I pay $48 for Duration Exterior
Granted, I don't buy it in any volume
But still, it's always been pretty dang expensive
I think you were getting a mistake deal somehow, really


But anyway....the IronClad is not really comparable to Duration
It's a different animal altogether
Think of the IronClad as a premium quality top of the line Rustoleum type product
It's great for what it is, but it's no Duration

The MooreGlo would be the closest thing to Duration in the BM line

Well, until the exterior Aura comes out anyway


----------



## NEPS.US (Feb 6, 2008)

I may be wrong but I don't believe there is a contractor discount for Duration at all. The interior is 36 ish and the ext is 48 ish ...depending on the base.....no discount


----------



## Faron79 (Nov 29, 2007)

*Paint $$$*

On a more general level...
Newer paints are getting more expensive to develope & ship all the time!
Your earlier discount sounded unusually good! Not many $$ being made there!!
ACE paints just came across with their first price increase in a while.
Raw materials and resin prices aren't going down, THAT'S FOR SURE!

Faron


----------



## capital city (Mar 29, 2008)

The discount was given by the previous manager. He gave great discounts across the board and would do anything for you. It worked out good for everyone, they werent making a killing per gallon but he had every painter in town coming there. He moved, and the new manager is not quit the paint pusher that he was. Since he's not selling as much he thinks he needs to up the price to make the difference. I still talk to the old manager (which still works for SW as a manager in another state) and he agrees for the reasons I said above as the increase. If Iron Clad is not the answer then what about the Permanizer. I can get that for $32 and it appears to be similar. I know my prices for paint are cheap and maybe I shouldnt be complaining but there is too many hacks in this town, Im trying to keep my cost as low as possible without sacrificing quality.


----------



## gideond (May 17, 2007)

Do you have a Pratt & Lambert dealer in your area? Accolade is about the same thing as Duration, just a bit different consistency. It should perform well for you though and yes it is self priming. Exterior only comes in Eggshell and SG though.


----------



## HomeGuard (Dec 13, 2007)

I get duration exterior for $42, its at a slight discount. And I know this is like saying the world is flat but I used the new self priming Behr paint on a job and was very impressed with the quality. Its called Preimium Plus Ultra--However you cant get it in a pastel base-WTF? 

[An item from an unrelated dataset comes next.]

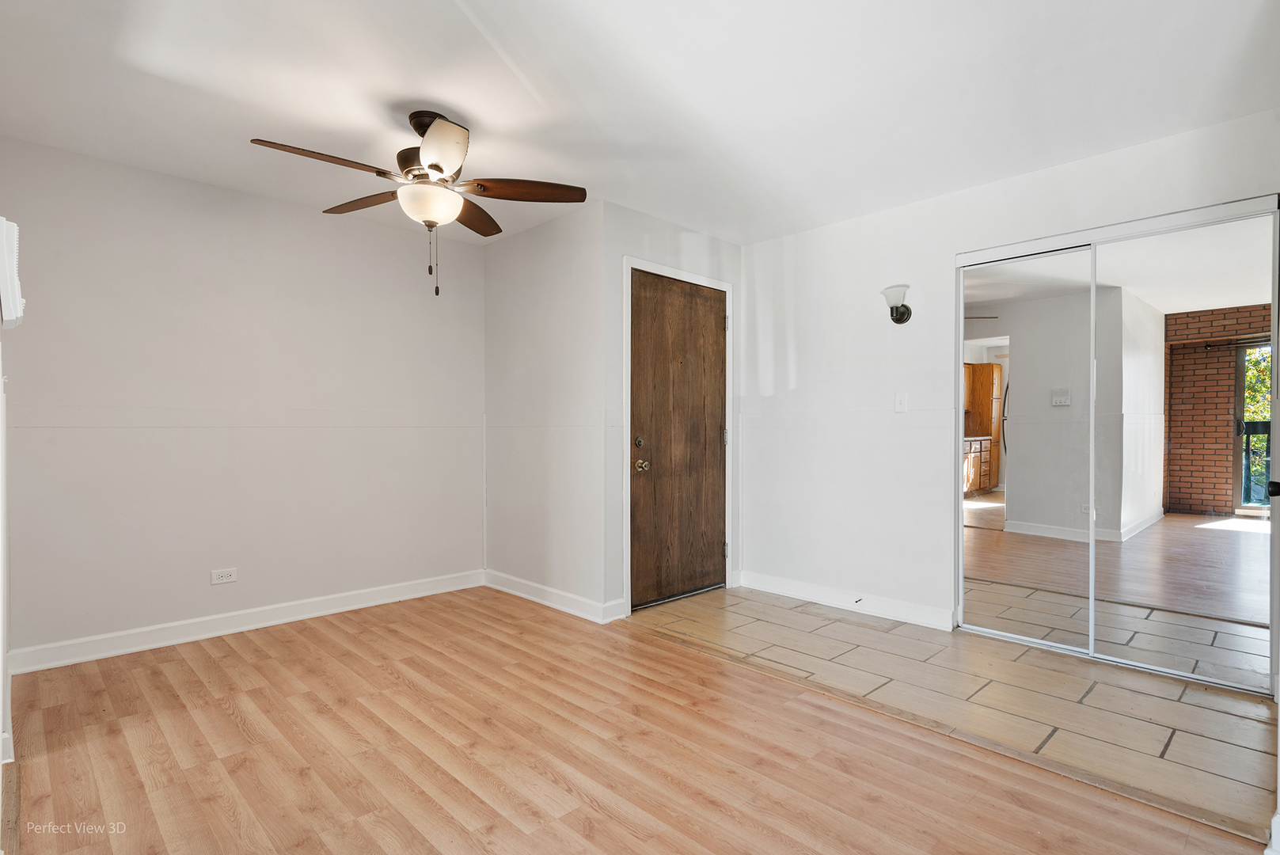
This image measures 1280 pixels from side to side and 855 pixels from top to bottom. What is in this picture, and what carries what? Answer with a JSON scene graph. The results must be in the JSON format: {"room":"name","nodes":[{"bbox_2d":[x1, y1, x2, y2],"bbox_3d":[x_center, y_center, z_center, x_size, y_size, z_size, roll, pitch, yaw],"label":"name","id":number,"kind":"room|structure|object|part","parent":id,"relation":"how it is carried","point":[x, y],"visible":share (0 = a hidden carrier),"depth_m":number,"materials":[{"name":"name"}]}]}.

It went on very similar to duration and covered similar (on vinyl)-- $35 per gal


----------



## slickshift (Jun 14, 2005)

Less like saying the world is flat, more like saying you are in a happy, emotionally fulfilling, mutually respectful, relationship with Satan


----------



## HomeGuard (Dec 13, 2007)

I know, it even burned my fingers as I typed it


----------



## paintprogal (Aug 19, 2008)

*I just recieved an email from my SW rep stating the increases from Dow chemical because I pitched a fit over the price increases . I will maintain that Duration cant be beat . Permanizer is good but I haven`t used anthing like Duration , 2 coats on a treated lumber fence still looks good 8 years later !*
*If you use as many different products as I have you will find out that your complaints will stop litterally if you pick out the best SwWproducts and use them . Your discounts will also be better if you do this . I have used everythng form A-Z and I have the best overall results with SW paints .*


----------